Exploring the potential and hurdles of expanding natural gas use in California’s seaport high-horse-power applications for emissions reduction and cost savings
This report assesses the feasibility, issues, and potential benefits associated with the expanded use of natural gas in California high-horse-power (HHP) seaport applications. Using natural gas in HHP seaport applications can provide strong societal benefits, especially in high-impact sectors like marine vessels and locomotives. It can significantly reduce key harmful air pollutants, thereby improving ambient air quality. By switching to natural gas, HHP end users at California’s seaports have the opportunity to simultaneously comply with challenging regulatory requirements while potentially reducing life-cycle costs. Moreover, if these fleets can gain affordable access to growing volumes of renewable natural gas (RNG) in California, they will be able to realize deep reductions of greenhouse gas (GHG) emissions.

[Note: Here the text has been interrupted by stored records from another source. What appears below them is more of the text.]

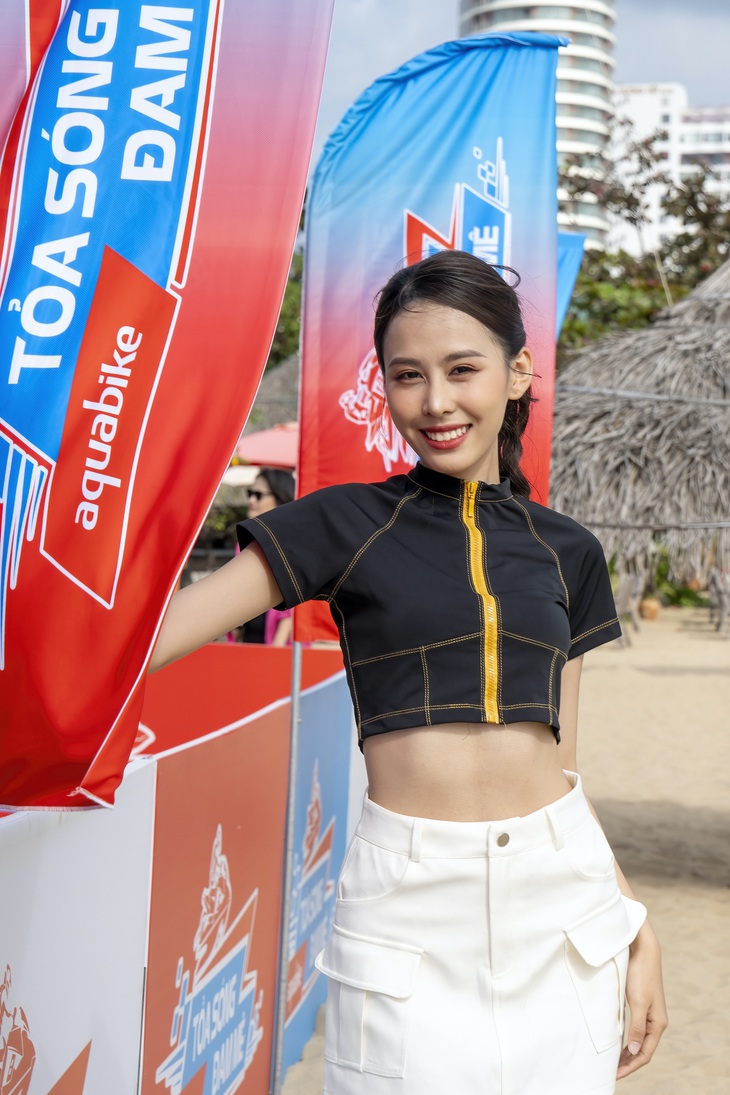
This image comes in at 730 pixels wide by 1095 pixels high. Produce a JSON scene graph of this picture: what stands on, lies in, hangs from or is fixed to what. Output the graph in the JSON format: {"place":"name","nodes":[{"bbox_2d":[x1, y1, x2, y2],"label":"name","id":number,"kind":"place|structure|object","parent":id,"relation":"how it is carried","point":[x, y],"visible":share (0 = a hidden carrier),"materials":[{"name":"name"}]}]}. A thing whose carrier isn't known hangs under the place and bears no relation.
{"place":"outdoors","nodes":[
{"label":"outdoors","id":0,"kind":"place"},
{"bbox_2d":[0,1,335,819],"label":"feather flag","id":1,"kind":"object","parent":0,"point":[43,440],"visible":0.99,"materials":[{"name":"fabric"}]},
{"bbox_2d":[272,607,729,1094],"label":"sand","id":2,"kind":"structure","parent":0,"point":[703,678],"materials":[{"name":"beige sand"}]},
{"bbox_2d":[270,638,302,1094],"label":"flagpole","id":3,"kind":"object","parent":2,"relation":"on","point":[296,703],"visible":0.75,"materials":[{"name":"metal"}]},
{"bbox_2d":[292,21,574,647],"label":"blue flag","id":4,"kind":"object","parent":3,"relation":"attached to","point":[390,245],"visible":0.69,"materials":[{"name":"blue fabric"}]},
{"bbox_2d":[275,666,354,1086],"label":"blue banner","id":5,"kind":"object","parent":2,"relation":"on","point":[324,693],"visible":0.55,"materials":[{"name":"blue"}]},
{"bbox_2d":[154,247,668,1094],"label":"woman","id":6,"kind":"object","parent":2,"relation":"on","point":[413,806],"visible":0.98},
{"bbox_2d":[614,569,643,646],"label":"chair","id":7,"kind":"object","parent":2,"relation":"on","point":[628,596],"visible":0.58,"materials":[{"name":"brown wood"}]},
{"bbox_2d":[549,260,729,608],"label":"thatched hut","id":8,"kind":"object","parent":2,"relation":"on","point":[628,416],"visible":0.82,"materials":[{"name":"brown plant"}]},
{"bbox_2d":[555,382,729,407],"label":"rope","id":9,"kind":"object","parent":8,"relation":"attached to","point":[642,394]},
{"bbox_2d":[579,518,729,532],"label":"rope","id":10,"kind":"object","parent":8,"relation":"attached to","point":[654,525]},
{"bbox_2d":[639,596,660,620],"label":"flower pot","id":11,"kind":"object","parent":2,"relation":"on","point":[656,609],"visible":0.88,"materials":[{"name":"ceramic"}]},
{"bbox_2d":[647,551,707,608],"label":"shrub","id":12,"kind":"object","parent":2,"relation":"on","point":[677,590],"visible":0.39,"materials":[{"name":"green plant"}]},
{"bbox_2d":[708,566,729,634],"label":"chair","id":13,"kind":"object","parent":2,"relation":"on","point":[718,596],"visible":0.89,"materials":[{"name":"brown wood"}]},
{"bbox_2d":[314,0,729,175],"label":"sky","id":14,"kind":"structure","parent":0,"point":[422,22],"materials":[{"name":"grey"}]},
{"bbox_2d":[458,0,616,253],"label":"tower building","id":15,"kind":"structure","parent":0,"point":[501,13],"materials":[{"name":"white paint"}]},
{"bbox_2d":[610,85,729,257],"label":"white building","id":16,"kind":"structure","parent":0,"point":[637,97],"materials":[{"name":"white paint"}]},
{"label":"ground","id":17,"kind":"structure","parent":0},
{"bbox_2d":[0,755,154,1094],"label":"white banner","id":18,"kind":"object","parent":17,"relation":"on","point":[86,851],"visible":0.89,"materials":[{"name":"white"}]},
{"bbox_2d":[139,702,287,1094],"label":"red banner","id":19,"kind":"object","parent":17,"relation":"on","point":[235,813],"visible":0.79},
{"bbox_2d":[136,642,346,759],"label":"red banner","id":20,"kind":"object","parent":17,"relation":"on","point":[256,667],"visible":0.3,"materials":[{"name":"red"}]},
{"bbox_2d":[225,469,294,645],"label":"woman","id":21,"kind":"object","parent":17,"relation":"on","point":[275,498],"visible":0.24},
{"bbox_2d":[233,422,298,469],"label":"pink umbrella","id":22,"kind":"object","parent":17,"relation":"on","point":[271,438],"visible":0.41,"materials":[{"name":"pink fabric"}]},
{"bbox_2d":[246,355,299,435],"label":"thatched hut","id":23,"kind":"object","parent":17,"relation":"on","point":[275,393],"visible":0.25,"materials":[{"name":"brown"}]},
{"bbox_2d":[265,211,304,372],"label":"tree","id":24,"kind":"object","parent":17,"relation":"on","point":[281,341],"visible":0.08,"materials":[{"name":"green plant"}]},
{"bbox_2d":[554,230,585,339],"label":"blue flag","id":25,"kind":"object","parent":17,"relation":"on","point":[571,260],"visible":0.23,"materials":[{"name":"blue fabric"}]},
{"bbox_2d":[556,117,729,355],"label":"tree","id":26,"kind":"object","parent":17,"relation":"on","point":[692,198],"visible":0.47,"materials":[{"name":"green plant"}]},
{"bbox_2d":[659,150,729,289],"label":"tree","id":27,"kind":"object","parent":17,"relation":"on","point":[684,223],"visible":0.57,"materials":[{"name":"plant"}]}
]}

The focus of this report is on using natural gas in California’s three major ports (Los Angeles, Long Beach, and Oakland). These large seaports act as the anchors of California’s world-class goods movement system. To date, the actual use of natural gas to power HHP vehicles, vessels, and equipment at these and other North American ports has essentially been limited to proof-of-concept tests and a few early market commercial deployments. Moreover, very low oil prices over the last several years have inhibited further growth of demonstrations and deployments. However, the predicted return of higher oil prices, combined with recent phasing-in of stricter emission regulations, has stimulated new interest in switching to clean-burning natural gas engines at California ports and across the U.S. LNG fuel systems are receiving the most interest for these large HHP applications, but CNG fuel systems may also play a role in future niche applications. Gradually, RNG can be phased in to displace fossil-based natural gas, to sharply reduce GHG emissions, and maximize the climate change benefits.

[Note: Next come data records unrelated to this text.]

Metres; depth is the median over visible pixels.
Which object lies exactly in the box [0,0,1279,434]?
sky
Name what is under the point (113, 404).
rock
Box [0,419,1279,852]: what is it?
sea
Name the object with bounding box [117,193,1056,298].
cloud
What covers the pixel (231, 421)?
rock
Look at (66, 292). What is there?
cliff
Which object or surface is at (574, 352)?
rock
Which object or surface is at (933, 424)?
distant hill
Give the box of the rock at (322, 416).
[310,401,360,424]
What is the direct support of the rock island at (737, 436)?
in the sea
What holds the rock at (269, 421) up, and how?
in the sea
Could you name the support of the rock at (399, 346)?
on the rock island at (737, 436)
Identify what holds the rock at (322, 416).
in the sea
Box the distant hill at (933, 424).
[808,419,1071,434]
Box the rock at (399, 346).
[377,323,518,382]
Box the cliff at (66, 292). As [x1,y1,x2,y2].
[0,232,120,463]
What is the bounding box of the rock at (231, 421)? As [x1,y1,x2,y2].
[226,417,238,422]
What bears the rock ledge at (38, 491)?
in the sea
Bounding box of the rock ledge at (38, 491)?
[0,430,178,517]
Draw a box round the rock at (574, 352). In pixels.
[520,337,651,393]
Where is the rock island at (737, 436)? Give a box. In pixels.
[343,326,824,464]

As summarized in this report, there are important technical, policy, institutional, and economic challenges that must be addressed before California can realize the major benefits of using natural gas in seaport HHP applications. Recommendations are provided for actions that can be helpful to enable fuel switching in marine and locomotive applications serving California seaports. The recommendations generally fall within the jurisdictions of key California state agencies and state funding programs. However, they also broadly apply to federal and local agencies, industry groups, and academic institutions that seek to reduce criteria pollutant and/or GHG emissions from marine vessels and locomotives.